Interpretive Summary: The prfA gene of Listeria monocytogenes is a key regulatory gene that controls other genes responsible for systemic listeriosis. In rodents, which can be used as a model for human disease, the role of prfA has been studied in strains that have been injected into mice but not in strains that have been given orally. In this study we showed that a mutant strain of L. monocytogenes, which has the prfA gene inactivated, was able to survive in the mouse GI tract. However, unlike the parental strain containing prfA, which spread systemically in mice, the prfA-deficient strain was unable to spread to the liver or spleen. The prfA deficient-strain also showed less ability to survive in synthetic stomach fluid, and less ability to invade and multiply in cultured, human intestinal cells compared to the parental strain with prfA. The prfA-deficient strain was able to produce a vaccine-like protection against a subsequent virulent L. monocytogenes challenge, but the protection was not as great as that produced by a strain with prfA. This study shows that in mice, prfA is more important for systemic infection than for survival in the GI tract.

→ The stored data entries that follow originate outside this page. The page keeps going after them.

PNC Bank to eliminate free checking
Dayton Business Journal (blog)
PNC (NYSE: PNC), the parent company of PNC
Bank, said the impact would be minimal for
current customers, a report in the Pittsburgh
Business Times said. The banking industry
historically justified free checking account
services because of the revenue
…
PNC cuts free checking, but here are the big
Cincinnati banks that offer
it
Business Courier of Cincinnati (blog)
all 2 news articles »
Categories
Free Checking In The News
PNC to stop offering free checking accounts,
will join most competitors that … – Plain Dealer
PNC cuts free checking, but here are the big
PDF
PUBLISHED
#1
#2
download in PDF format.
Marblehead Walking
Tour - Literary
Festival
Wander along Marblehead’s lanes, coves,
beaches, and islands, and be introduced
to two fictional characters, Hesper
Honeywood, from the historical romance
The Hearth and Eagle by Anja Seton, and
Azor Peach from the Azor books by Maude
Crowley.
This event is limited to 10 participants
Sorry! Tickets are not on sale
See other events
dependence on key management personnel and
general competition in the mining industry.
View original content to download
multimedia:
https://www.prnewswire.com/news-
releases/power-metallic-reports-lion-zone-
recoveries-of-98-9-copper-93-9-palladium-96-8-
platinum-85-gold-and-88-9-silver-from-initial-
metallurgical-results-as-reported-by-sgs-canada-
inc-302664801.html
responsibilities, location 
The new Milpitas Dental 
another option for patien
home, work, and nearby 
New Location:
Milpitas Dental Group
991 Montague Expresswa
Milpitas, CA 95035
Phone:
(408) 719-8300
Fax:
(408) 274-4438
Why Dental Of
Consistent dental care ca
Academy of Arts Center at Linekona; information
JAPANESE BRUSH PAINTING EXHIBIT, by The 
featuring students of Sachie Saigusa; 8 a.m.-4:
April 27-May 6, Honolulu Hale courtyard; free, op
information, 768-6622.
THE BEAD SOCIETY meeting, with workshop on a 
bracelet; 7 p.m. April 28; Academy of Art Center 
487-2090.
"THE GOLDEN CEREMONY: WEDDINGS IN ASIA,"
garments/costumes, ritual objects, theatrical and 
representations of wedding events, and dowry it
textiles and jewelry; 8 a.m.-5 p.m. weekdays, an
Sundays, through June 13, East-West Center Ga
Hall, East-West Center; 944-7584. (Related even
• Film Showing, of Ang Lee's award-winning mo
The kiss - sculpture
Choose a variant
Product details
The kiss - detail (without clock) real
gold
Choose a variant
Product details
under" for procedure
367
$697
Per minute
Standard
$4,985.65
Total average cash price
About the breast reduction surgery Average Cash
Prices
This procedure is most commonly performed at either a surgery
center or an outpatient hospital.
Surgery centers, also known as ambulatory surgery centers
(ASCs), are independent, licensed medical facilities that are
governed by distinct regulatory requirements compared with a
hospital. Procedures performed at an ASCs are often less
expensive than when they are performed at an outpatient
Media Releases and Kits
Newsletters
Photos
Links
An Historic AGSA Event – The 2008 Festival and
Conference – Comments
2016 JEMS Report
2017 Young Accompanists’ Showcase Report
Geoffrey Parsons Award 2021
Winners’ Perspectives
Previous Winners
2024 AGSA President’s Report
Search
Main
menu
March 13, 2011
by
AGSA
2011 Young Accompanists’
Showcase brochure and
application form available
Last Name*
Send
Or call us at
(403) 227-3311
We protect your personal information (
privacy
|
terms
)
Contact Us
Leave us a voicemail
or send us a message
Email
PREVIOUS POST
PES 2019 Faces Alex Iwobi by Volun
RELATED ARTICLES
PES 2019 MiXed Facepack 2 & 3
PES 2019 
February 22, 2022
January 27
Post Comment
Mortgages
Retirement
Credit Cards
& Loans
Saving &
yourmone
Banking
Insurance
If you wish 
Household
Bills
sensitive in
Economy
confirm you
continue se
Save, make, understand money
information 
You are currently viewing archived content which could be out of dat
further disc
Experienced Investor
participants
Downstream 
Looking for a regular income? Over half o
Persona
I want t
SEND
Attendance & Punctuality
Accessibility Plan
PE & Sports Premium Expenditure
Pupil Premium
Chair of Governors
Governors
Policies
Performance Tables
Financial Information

Technical Abstract: PrfA is a member of the Crp/Fnr family of global regulatory genes in Listeria monocytogenes that has been shown previously to regulate several key virulence determinants both in vitro and in parenterally inoculated laboratory rodents. However, the role of prfA in the ability of L. monocytogenes to cause infection via the gastrointestinal tract has not been clearly established. In this study, we used a prfA transposon mutant of L. monocytogenes F2365, a serotype 4b strain, to assess the role of prfA in the pathogenesis of gastrointestinal listeriosis in mice. We found that the prfA mutant was able to survive in the g.i. tract (i.e. cecum) of mice, albeit in numbers somewhat less than the wild type parent strain of L. monocytogenes. However, mice inoculated with the prfA mutant did not exhibit systemic infection of the spleen and liver, as was noted for mice inoculated with the wild type parent strain. Survival of the prfA mutant in synthetic gastric fluid at pH 2.5 or 5 was somewhat reduced as compared to the wild type strain, as was its ability to invade and multiply within differentiated human intestinal epithelial cells (Caco-2 cells). Prior infection with the prfA mutant gave mice some protection against a subsequent challenge with virulent L. monocytogenes, although much less than that gained by prior gastrointestinal infection with the wild type parent strain. These findings indicate that the global regulatory gene prfA is dispensable for colonization of the g.i. tract in mice, but not for systemic infection.